In the present study, we confirmed the previous finding regarding the association between levels of miR-155-5p and male subfertility [14]; however, none of the four miRNAs—miR-155-5p, miR-122-5p, miR-200a-3p, and miR-200c-3p—proved, when tested in same cohort, to be associated with both subfertility and parameters of MetS. MiR-200c-3p was also identified as an additional potential serum-based biomarker of male subfertility. Moreover, we demonstrated that the presence of metabolic disturbances at least partly masks the association of miR-200c-3p with subfertility. However, neither miR-155-5p nor miR-200-3p, when tested alone, emerged to be a better indicator of fertility status than FSH in our study group.

MiRNAs belonging to the miR-200 family have been associated independently with metabolism and inflammation [9] and their upregulation functionally related to male reproductive function when tested in seminal plasma [24]. Analysis in serum showed only a borderline statistically significant difference in miR-200c-3p levels between subfertile and control men. However, the association with subfertility was increased when subjects with at least one manifestation of MetS were excluded from the analysis, suggesting that low-grade systemic inflammation (LGSI) and metabolic disturbances may override its association with subfertility. Indeed, previous reports have shown that inflammatory factors such as TNFα and NF-κB, which are elevated in MetS-induced LGSI, potently induce expression of miR-200 family miRNAs [25], suppressing any fertility-related elevation of these miRNAs. Even though the miR-200c-3p had limited sensitivity and specificity as a predictor of subfertility, combination of miR-155-5p, miR-200c-3p, and the established marker of subfertility FSH resulted in higher AUC than any of the markers alone, suggesting that each of the markers is affected by independent factors, finally together affecting male subfertility.

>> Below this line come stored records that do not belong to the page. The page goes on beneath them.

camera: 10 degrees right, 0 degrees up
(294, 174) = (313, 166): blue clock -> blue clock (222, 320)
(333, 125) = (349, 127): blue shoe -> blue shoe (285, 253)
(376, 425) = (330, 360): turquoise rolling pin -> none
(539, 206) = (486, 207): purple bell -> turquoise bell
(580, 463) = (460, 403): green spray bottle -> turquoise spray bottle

Our findings confirm previous reports showing an association of miR-122-5p with parameters used to define MetS [26, 27] and highlights its potential to be used as a single serum marker that reflects multiple metabolic disturbances. The correlation found between miR-122-5p and sperm concentration in subfertile men might show an indirect link with metabolic disturbances.

The limitations of this study arise mainly from the number of samples analyzed, reducing the statistical power. Including men with more prominent features of MetS would potentially allow for identifying miRNAs showing clearer associations between MetS components and subfertility. An additional limitation is the fact that extracellular miRNAs expression does not always reflect intracellular changes [26].

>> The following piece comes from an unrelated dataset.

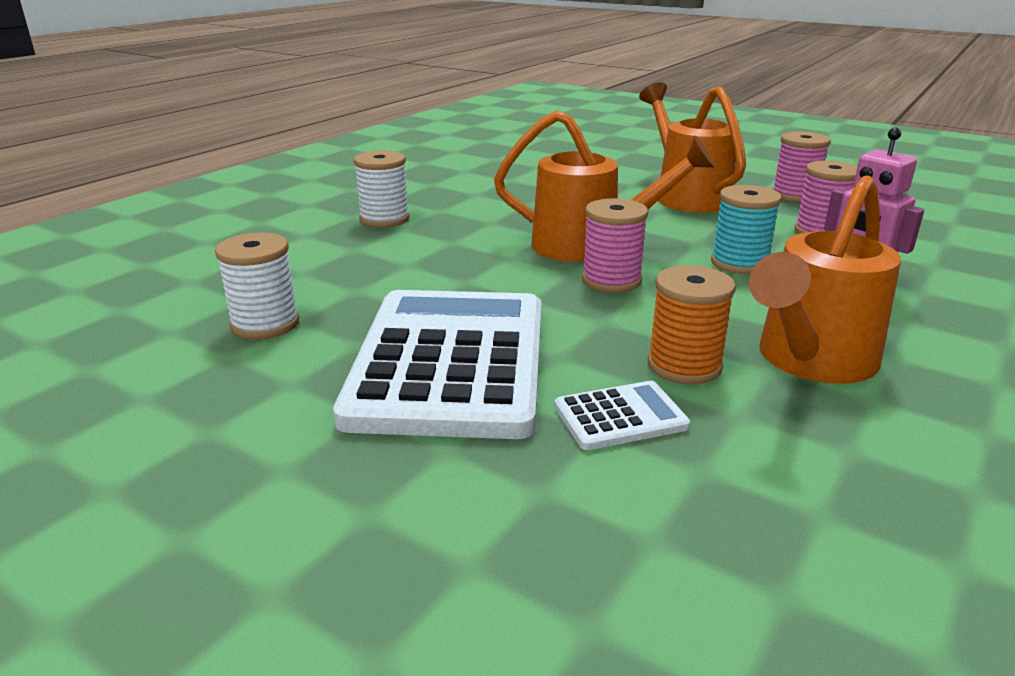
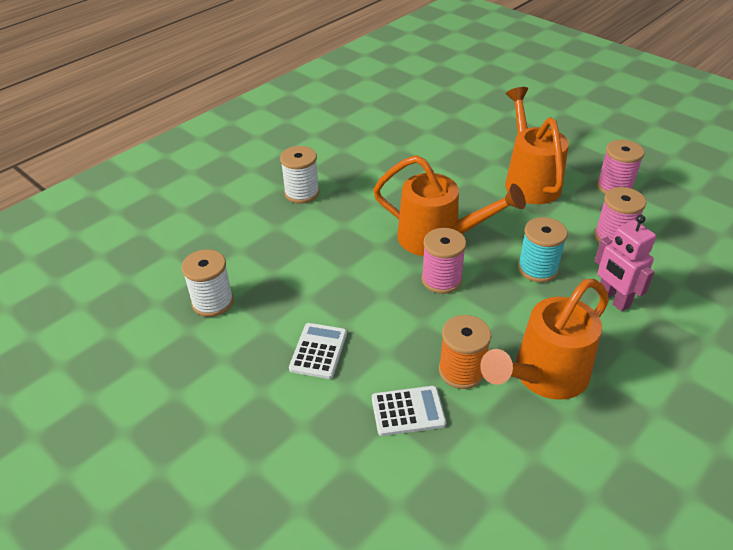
camera: 10 degrees right, 15 degrees up
(450, 362) = (318, 351): white calculator -> white calculator, size x0.41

In conclusion, this study demonstrated the potential of serum-derived miR-155-5p and miR-200c-3p as non-invasive biomarkers of subfertility. Our findings suggest that these miRNAs are associated with subfertility but this association is concealed in men with metabolic disturbances. Levels of these miRNAs in men with no metabolic disturbances may reflect pathophysiological changes that in the future could lead to MetS. Currently, functions of numerous miRNAs in relation to different pathomechanisms have been deciphered at the cellular and tissue levels. Nevertheless, still little is known if these changes in cell-free miRNAs can reflect both gonadal function and multifactorial disorders such as MetS. A follow-up longitudinal study will allow us to investigate if dynamics of changes in serum levels of miRNAs investigated in the present study in subfertile men without metabolic disturbances can predict the development of MetS.